• Records for this exercise:
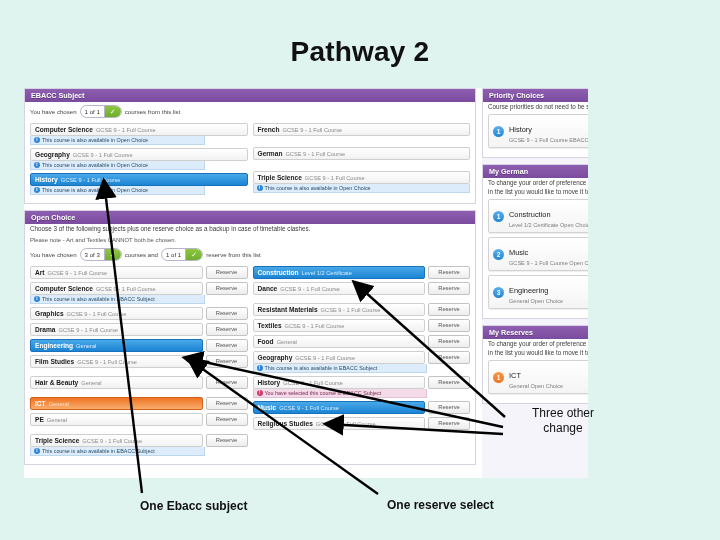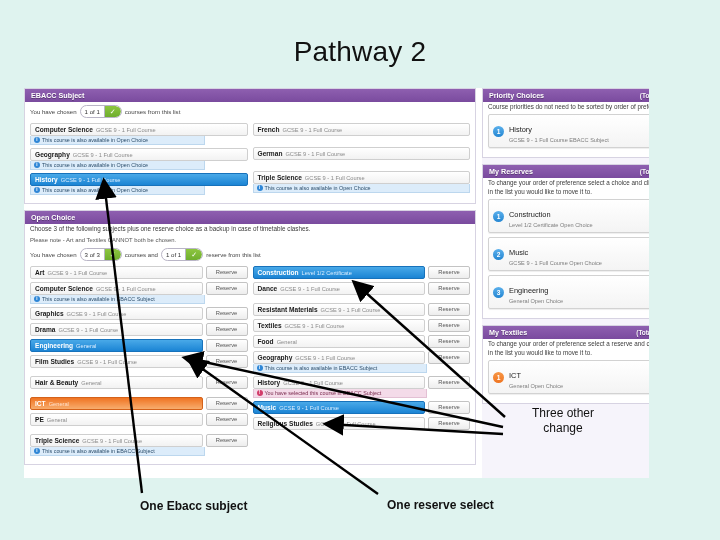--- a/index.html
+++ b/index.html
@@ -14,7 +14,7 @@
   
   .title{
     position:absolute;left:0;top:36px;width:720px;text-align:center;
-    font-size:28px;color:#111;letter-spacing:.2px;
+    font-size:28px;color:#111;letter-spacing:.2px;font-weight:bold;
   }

...

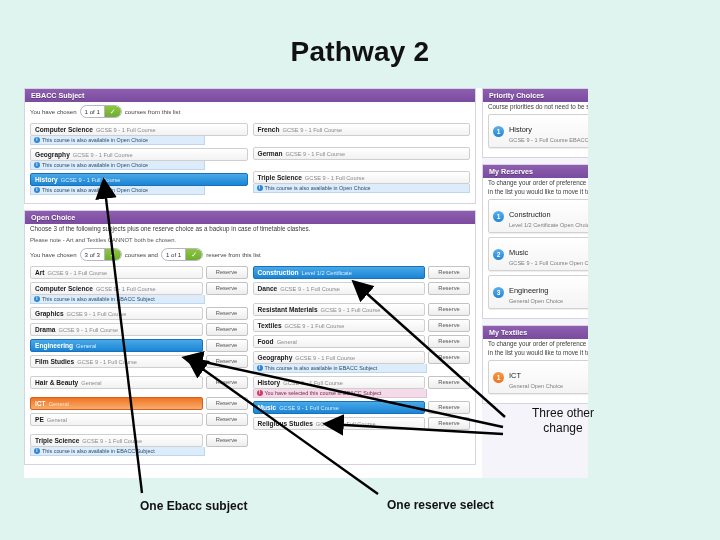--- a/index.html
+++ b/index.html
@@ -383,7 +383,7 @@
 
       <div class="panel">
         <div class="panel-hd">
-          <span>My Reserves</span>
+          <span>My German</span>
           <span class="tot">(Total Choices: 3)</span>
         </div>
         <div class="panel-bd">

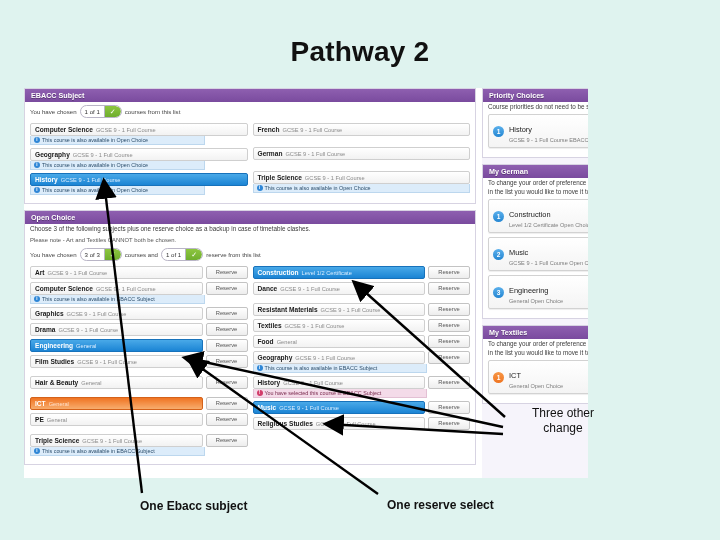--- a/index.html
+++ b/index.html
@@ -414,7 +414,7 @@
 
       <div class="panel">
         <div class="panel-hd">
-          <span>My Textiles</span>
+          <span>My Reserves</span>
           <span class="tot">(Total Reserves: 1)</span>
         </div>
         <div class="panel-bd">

• Work order: Go line by line through the data above and report each one that holds the string "spacing".

• Result:
-    font-size:28px;color:#111;letter-spacing:.2px;
+    font-size:28px;color:#111;letter-spacing:.2px;font-weight:bold;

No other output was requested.